UAMS surgeon teaching students about financial health, business of medicine

by Steve Brawner ([email protected]) 1,507 views 

When Dr. Jason Mizell started working as a colorectal surgeon at the University of Arkansas for Medical Sciences, he realized his financial knowledge – professionally and personally – was limited. And he realized he was not alone.

So he’s developed a course teaching medical students how to manage money, professionally and personally, before they get to that point. And now he’s trying to figure out how the course can be offered to students elsewhere, and if there is a business case for doing so.

The northwest Louisiana native was recruited out of Baylor University Medical Center in Dallas to be the second colorectal surgeon at UAMS. He came to Arkansas in 2010 and became aware of his own lack of financial acumen regarding everything from investing to billing and coding.

He decided to develop a course for surgery residents with help from a couple of UAMS physicians who understood both health care and personal finances. He started teaching it in 2011.

“I was very much learning on the fly, and so I wanted to make sure that my learners, the residents and medical students that I taught, were not as deficient in financial education as I was,” he said.

The initial response was good. The residents were saying they enjoyed it. The work was ultimately published in a medical journal.

Dr. Jason Mizell

“It just showed that it turns out if you teach really a bunch of fairly intelligent people about money, they can learn it,” he said. “You know, we’re scientists, generally, by training, and we have decent brains, most of us, but we just have so little exposure. We’re really sitting ducks when we get to the financial world.”

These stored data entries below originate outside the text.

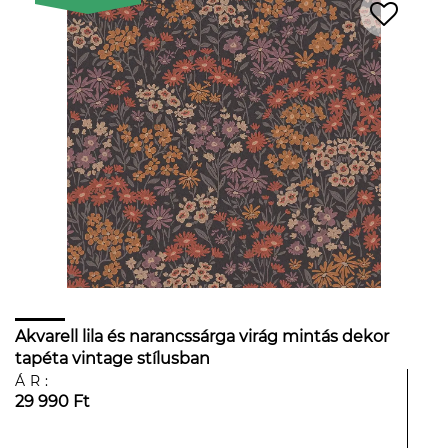
Akvarell lila és narancssárga virág mintás dekor
tapéta vintage stílusban
ÁR:
29 990 Ft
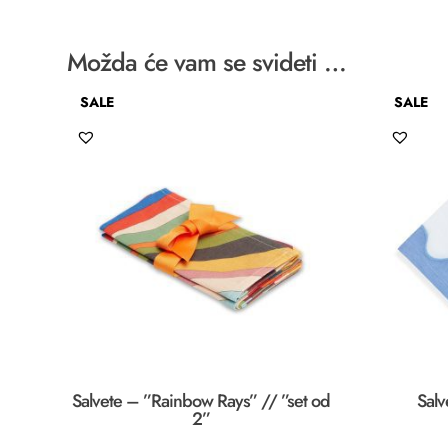
Možda će vam se svideti …
SALE
SALE
Salvete – ”Rainbow Rays” // ”set od
Salv
2”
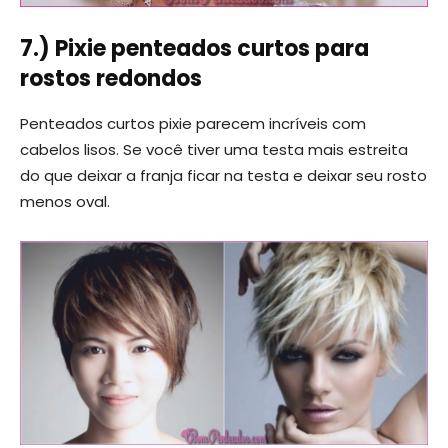
7.) Pixie penteados curtos para
rostos redondos
Penteados curtos pixie parecem incríveis com
cabelos lisos. Se você tiver uma testa mais estreita
do que deixar a franja ficar na testa e deixar seu rosto
menos oval.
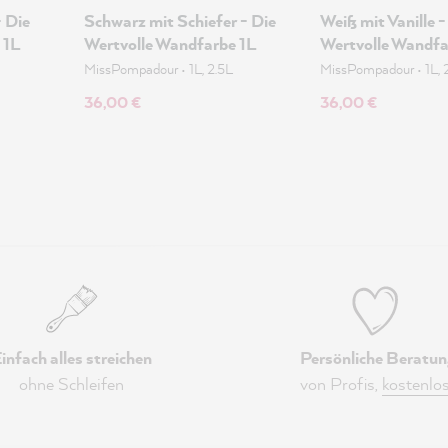
 Die
Schwarz mit Schiefer - Die
Weiß mit Vanille -
 1L
Wertvolle Wandfarbe 1L
Wertvolle Wandfa
MissPompadour
•
1L, 2.5L
MissPompadour
•
1L, 
36,00 €
36,00 €
infach alles streichen
Persönliche Beratun
ohne Schleifen
von Profis,
kostenlo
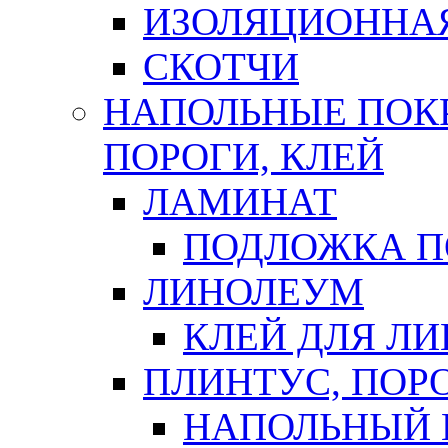
ИЗОЛЯЦИОННА
СКОТЧИ
НАПОЛЬНЫЕ ПОКР
ПОРОГИ, КЛЕЙ
ЛАМИНАТ
ПОДЛОЖКА П
ЛИНОЛЕУМ
КЛЕЙ ДЛЯ Л
ПЛИНТУС, ПОР
НАПОЛЬНЫЙ 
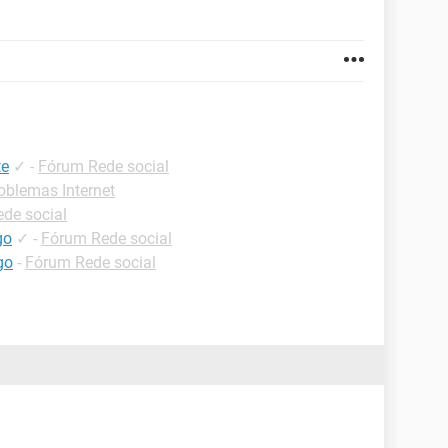
te
✓
-
Fórum Rede social
oblemas Internet
de social
go
✓
-
Fórum Rede social
go
-
Fórum Rede social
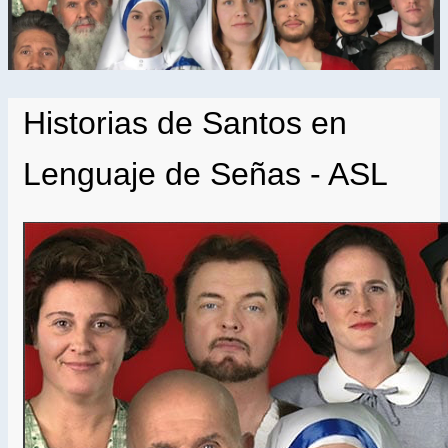
Historias de Santos en
Lenguaje de Señas - ASL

It soon became obvious that the course had one major flaw: It came too late. The residents who were taking the course had already made major financial mistakes taking on too much credit card debt and buying expensive cars and homes. In response, he changed the course so that it would be offered to fourth-year medical students, not residents, and to serve all disciplines, not just surgeons.

Now, his Business of Medicine is a 20-hour course taught for two hours every 10 weeks on Monday nights, mid-January to mid-April. About 60% is personal finance and the rest is professional. Classes usually involve a guess lecturer, although he has taught more of the material as he has become more comfortable with it.

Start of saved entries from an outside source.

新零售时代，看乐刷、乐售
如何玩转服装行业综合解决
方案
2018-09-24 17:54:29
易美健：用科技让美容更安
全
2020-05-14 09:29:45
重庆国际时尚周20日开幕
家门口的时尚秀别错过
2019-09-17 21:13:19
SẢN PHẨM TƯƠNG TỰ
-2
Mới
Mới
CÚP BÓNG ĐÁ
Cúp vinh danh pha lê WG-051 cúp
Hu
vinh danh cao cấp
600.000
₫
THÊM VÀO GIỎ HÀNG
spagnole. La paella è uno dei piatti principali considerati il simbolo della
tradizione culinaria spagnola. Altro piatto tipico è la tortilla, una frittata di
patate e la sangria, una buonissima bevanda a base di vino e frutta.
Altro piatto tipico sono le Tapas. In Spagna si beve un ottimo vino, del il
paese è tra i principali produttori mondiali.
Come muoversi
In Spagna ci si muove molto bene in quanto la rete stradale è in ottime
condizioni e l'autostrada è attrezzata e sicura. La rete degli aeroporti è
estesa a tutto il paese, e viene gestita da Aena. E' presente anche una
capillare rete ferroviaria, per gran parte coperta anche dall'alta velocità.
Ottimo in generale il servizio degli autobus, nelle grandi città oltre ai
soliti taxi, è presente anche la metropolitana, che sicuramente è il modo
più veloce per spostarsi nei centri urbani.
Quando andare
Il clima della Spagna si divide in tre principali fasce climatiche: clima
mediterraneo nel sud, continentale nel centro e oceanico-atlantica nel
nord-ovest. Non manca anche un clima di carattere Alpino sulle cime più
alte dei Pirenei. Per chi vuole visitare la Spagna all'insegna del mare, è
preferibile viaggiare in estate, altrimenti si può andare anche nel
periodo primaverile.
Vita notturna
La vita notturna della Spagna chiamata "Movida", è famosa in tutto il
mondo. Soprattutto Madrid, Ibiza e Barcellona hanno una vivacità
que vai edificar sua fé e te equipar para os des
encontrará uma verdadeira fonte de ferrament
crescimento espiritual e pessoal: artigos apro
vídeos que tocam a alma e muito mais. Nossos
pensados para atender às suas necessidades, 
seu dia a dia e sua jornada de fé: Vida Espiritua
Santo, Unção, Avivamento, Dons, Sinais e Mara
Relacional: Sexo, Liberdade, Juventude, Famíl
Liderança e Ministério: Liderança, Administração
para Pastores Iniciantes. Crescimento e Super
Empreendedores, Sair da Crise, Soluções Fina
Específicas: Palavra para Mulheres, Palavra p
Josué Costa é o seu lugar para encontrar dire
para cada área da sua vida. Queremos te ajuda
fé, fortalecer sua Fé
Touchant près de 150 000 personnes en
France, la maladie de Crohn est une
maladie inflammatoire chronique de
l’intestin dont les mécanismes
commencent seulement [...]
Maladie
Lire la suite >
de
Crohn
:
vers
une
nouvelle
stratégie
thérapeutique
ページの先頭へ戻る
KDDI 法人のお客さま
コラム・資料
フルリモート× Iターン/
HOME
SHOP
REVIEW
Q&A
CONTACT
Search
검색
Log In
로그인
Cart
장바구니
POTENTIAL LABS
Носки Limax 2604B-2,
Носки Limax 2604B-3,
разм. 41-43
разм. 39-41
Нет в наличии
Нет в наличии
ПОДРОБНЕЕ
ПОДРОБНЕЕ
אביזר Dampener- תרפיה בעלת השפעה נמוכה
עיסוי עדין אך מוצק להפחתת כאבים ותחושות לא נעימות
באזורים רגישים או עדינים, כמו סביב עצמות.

Topics range from student loans to avoiding malpractice suits. One lecture covers buying versus renting a home, which is a timely topic for 160 students who have just matched with their residencies and now must make housing arrangements.

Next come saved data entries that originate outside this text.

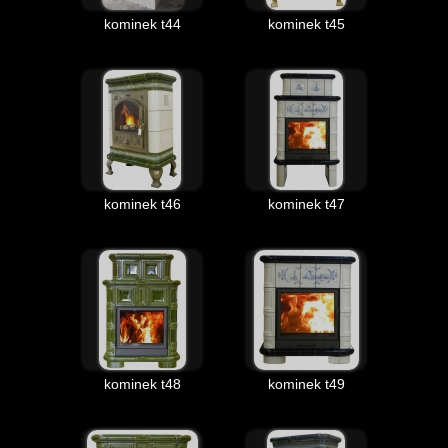
kominek t44
kominek t45
kominek t46
kominek t47
kominek t48
kominek t49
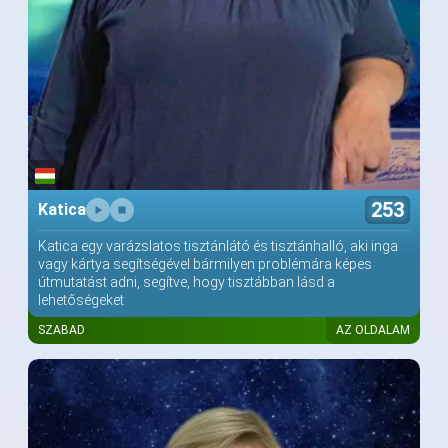
253
Katica
Katica egy varázslatos tisztánlátó és tisztánhalló, aki inga
vagy kártya segítségével bármilyen problémára képes
útmutatást adni, segítve, hogy tisztábban lásd a
lehetőségeket
SZABAD
AZ OLDALAM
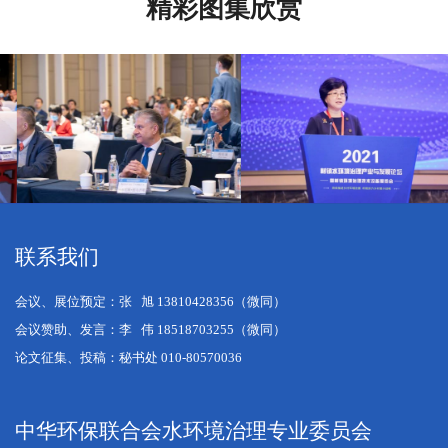
精彩图集欣赏
联系我们
会议、展位预定：张 旭 13810428356（微同）
会议赞助、发言：李 伟 18518703255（微同）
论文征集、投稿：秘书处 010-80570036
中华环保联合会水环境治理专业委员会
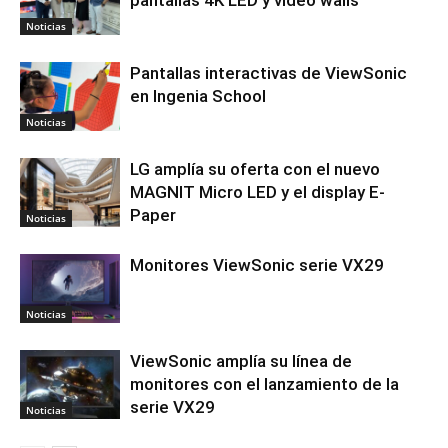
Noticias
Pantallas interactivas de ViewSonic
en Ingenia School
Noticias
LG amplía su oferta con el nuevo
MAGNIT Micro LED y el display E-
Paper
Noticias
Monitores ViewSonic serie VX29
Noticias
ViewSonic amplía su línea de
monitores con el lanzamiento de la
serie VX29
Noticias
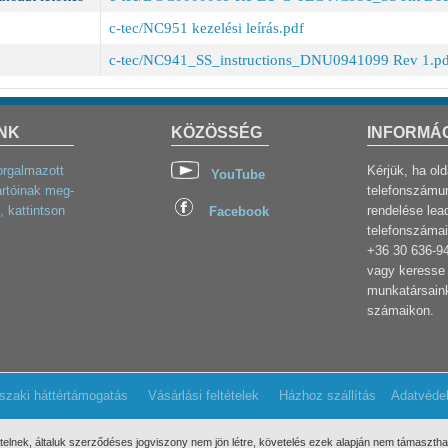
c-tec/NC951 kezelési leírás.pdf
c-tec/NC941_SS_instructions_DNU0941099 Rev 1.pd
NK
KÖZÖSSÉG
INFORMÁ
orgalmazott
Kérjük, ha ol
YouTube
rtóinak meg-
telefonszámun
, kattintson
rendelése lea
Facebook
telefonszámai
+36 30 636-9
vagy keresse 
munkatársaink
számaikon.
szaki háttértámogatás
Vásárlási feltételek
Házhoz szállítás
Adatvéde
ételnek, általuk szerződéses jogviszony nem jön létre, követelés ezek
alapján nem támaszthat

Mizell said the course comes at a good point in their education.

“It’s really a very small snippet of time where they really do buy in because they don’t have to study more science for a while, and they can actually study on something that’s a little more fun and very practical,” he said.

The night before speaking to Talk Business, the class had covered budgeting. Students were given a hypothetical salary of $300,000 and broke up into seven groups to cover subjects ranging from cars to houses to what kinds of schools to send their kids to. Then the students came back and presented their plans. Five out of five years, they’ve spent more than they made – that night by $4,000 per month. There were “a lot of very scared students” wondering how they would make it.

“Every year the budget has been overdrawn because physician students just assume that they can have the max of everything they want,” he said.

Meanwhile, he’s created a finance course that’s available to students starting their first year and for the years after that.

Mizell said the Business of Medicine course is unique in its depth and comprehensiveness. Medical students simply aren’t taught about money, which is one reason why there are 50- and 60-year-old physicians who have saved very little.

“Physicians are notorious for showing their wealth but not saving their wealth, so it’s disheartening but also just confirms the need is when you see people who are near retirement and have no retirement accounts,” he said.

Mizell said his course has become the “standard for medical financial education.” That means there is an opportunity to spread the word – and perhaps, make a business out of it. He has lectured elsewhere, including at Wake Forest, which is modeling its program after his, and also spoken at conferences in Mississippi and to a national colorectal society. Parts of the course have been adapted at Vanderbilt.

But he’s not sure how to package it. Millennial students will listen to a lecture with dynamic speakers, but he doesn’t think a recording would capture their attention. The resources to create a comprehensive course are limited. Plus he’s busy with his other duties at UAMS.

In other words, he’s got a message. At this point, he’s still figuring out how to spread it.

“I think the opportunity is there, and I think it’s a fairly low-hanging fruit,” he said. “It’s just a matter of being able to do it.”

Editor’s note: Talk Business & Politics Roby Brock contributed to this story.